Students in O'Kane's Birding to Change the World class didn't have a chance to develop relationships with the elementary schoolers they usually teach, so instead, O'Kane had more experienced students serve as virtual mentors to their classmates. "For almost every single student, the birds became central not just to the class, but to surviving the semester," O'Kane said.
Izzy Mize, a Birding to Change the World student, said she hadn't really appreciated birding until taking ornithology classes at UVM.
"I remember my grandparents birded a lot. And I never really thought it was interesting ... But I'm really glad that younger people are starting to get into it. I feel like it's really good for mental health," Mize said. "It doesn't matter if you're good or bad. You still get the benefit from being outside. I almost look at it as some sort of meditation. You're letting your brain relax."
Butler, the Bird Diva, teaches birding workshops and does outreach related to birds and bird conservation. She started experimenting with online classes this winter, she said, unwittingly preparing herself for the virtual shift that came with the pandemic.
Though teaching online has had its challenges, Butler said, her online classes have sold out.
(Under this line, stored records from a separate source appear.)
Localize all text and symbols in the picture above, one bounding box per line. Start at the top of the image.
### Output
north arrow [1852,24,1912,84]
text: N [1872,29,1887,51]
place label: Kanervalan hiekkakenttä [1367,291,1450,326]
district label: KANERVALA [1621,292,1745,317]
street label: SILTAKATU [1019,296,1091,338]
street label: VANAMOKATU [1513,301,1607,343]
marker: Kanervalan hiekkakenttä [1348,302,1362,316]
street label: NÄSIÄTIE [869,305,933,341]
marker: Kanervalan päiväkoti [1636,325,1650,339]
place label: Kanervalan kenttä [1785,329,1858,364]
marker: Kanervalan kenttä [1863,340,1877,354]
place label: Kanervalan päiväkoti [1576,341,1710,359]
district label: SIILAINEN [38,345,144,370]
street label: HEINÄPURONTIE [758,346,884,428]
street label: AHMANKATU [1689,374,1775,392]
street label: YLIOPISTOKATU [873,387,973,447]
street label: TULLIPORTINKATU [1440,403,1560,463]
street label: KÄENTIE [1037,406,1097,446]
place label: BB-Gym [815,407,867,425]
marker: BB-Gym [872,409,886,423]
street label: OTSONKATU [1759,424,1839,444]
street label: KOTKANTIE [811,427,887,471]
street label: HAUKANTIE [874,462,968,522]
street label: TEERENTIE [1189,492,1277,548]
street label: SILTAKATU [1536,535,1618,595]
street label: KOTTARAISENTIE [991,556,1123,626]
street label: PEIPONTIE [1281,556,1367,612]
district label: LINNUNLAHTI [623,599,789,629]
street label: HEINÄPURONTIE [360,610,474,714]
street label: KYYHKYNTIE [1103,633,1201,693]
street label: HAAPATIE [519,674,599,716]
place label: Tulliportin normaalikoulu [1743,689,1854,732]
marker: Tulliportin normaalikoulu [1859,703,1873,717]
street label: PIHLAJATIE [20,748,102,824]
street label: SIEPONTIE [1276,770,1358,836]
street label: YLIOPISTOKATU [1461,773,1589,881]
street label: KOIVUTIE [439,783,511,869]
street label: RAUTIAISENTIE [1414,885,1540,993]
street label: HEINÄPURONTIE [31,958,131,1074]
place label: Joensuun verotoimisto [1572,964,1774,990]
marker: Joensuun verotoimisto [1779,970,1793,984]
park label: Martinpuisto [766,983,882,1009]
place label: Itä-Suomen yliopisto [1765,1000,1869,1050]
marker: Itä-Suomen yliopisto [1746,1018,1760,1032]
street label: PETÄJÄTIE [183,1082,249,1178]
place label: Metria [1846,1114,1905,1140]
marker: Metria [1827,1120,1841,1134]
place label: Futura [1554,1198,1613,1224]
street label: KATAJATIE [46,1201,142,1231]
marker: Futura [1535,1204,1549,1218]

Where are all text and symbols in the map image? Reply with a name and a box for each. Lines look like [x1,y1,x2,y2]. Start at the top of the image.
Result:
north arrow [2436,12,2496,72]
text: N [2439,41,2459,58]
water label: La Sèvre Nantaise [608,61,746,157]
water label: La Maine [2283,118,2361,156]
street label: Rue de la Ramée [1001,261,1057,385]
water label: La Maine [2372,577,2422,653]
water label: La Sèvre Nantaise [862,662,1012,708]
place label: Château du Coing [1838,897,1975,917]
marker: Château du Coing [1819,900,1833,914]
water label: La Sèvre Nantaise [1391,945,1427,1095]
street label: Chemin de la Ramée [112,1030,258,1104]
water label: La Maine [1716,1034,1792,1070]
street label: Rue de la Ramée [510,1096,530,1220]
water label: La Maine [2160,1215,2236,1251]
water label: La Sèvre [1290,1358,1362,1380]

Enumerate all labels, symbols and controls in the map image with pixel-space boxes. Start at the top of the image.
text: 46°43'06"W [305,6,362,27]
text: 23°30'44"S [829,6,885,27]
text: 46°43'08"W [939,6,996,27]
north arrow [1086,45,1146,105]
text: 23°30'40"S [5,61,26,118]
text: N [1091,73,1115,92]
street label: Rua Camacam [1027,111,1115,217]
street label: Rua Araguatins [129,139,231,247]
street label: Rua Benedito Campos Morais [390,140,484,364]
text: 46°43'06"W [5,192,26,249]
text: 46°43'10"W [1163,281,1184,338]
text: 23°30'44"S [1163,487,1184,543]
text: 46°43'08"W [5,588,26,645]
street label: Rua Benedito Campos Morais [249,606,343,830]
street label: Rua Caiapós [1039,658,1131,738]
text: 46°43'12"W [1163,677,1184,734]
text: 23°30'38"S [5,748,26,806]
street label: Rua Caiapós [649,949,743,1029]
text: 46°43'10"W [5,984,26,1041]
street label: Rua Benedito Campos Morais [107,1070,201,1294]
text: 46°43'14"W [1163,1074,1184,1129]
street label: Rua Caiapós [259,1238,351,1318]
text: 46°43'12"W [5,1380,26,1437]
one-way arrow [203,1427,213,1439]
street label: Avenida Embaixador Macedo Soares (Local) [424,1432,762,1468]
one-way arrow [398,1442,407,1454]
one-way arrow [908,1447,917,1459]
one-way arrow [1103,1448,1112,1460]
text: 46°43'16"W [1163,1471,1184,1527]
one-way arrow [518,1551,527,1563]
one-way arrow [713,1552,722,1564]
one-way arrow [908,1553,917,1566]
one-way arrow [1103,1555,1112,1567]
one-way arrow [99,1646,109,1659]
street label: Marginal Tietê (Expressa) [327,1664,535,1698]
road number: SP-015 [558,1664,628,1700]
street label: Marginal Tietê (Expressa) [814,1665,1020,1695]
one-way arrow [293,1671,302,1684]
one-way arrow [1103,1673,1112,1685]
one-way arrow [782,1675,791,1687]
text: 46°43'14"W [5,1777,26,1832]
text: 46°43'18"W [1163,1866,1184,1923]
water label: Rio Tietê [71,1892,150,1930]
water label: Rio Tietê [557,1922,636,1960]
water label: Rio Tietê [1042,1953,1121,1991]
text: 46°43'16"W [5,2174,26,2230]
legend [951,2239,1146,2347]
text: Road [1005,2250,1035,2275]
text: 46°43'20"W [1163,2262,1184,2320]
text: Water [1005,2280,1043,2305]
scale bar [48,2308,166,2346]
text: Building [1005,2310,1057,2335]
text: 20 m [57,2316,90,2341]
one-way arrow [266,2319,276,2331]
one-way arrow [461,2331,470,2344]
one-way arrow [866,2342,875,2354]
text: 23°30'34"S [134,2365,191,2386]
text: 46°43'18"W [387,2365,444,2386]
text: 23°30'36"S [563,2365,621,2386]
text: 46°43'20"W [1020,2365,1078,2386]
While Vermonters were under the stricter version of the stay-at-home order, she said, "my inbox was just bombarded with questions and people wanting to learn more."
Butler advocates for what she calls "slow birding," which places less emphasis on trying to see as many birds as possible and more on returning to the same place and getting to know the birds that frequent it.
"Through my work, I've tried to change that [competitiveness] and make birding more accessible," Butler said. "I think what's happened through this pandemic is, it's really shown the depth of what you can notice right outside your door, no matter where you are."
Butler recommends that locals join the Vermont Birding Facebook group, where more than 2,000 members share photos of their latest bird sightings.
"Vermont birders are so much cooler than birders elsewhere," Butler said. "They're just much more laid-back."
To help them identify birds, novices can download two free apps: the Merlin Bird ID by the Cornell Lab of Ornithology and the Audubon Bird Guide. Want to explore bird habitats outside your neighborhood, but don't know where to start? Just check out ebird.org, where birders log their most recent sightings, including the locations.
Both the National Audubon Society and its Vermont chapter are offering virtual events to help birders connect, including a virtual version of the annual Birdathon that lasts through May 25.
But the very easiest birding resource is the birds themselves. This time of year, you might see red-winged blackbirds flashing their scarlet feathers in the brush, ring-billed gulls gathering along the Lake Champlain waterfront, European starlings on every street corner and the ubiquitous springtime American robin.
The birds are everywhere. All you have to do is look.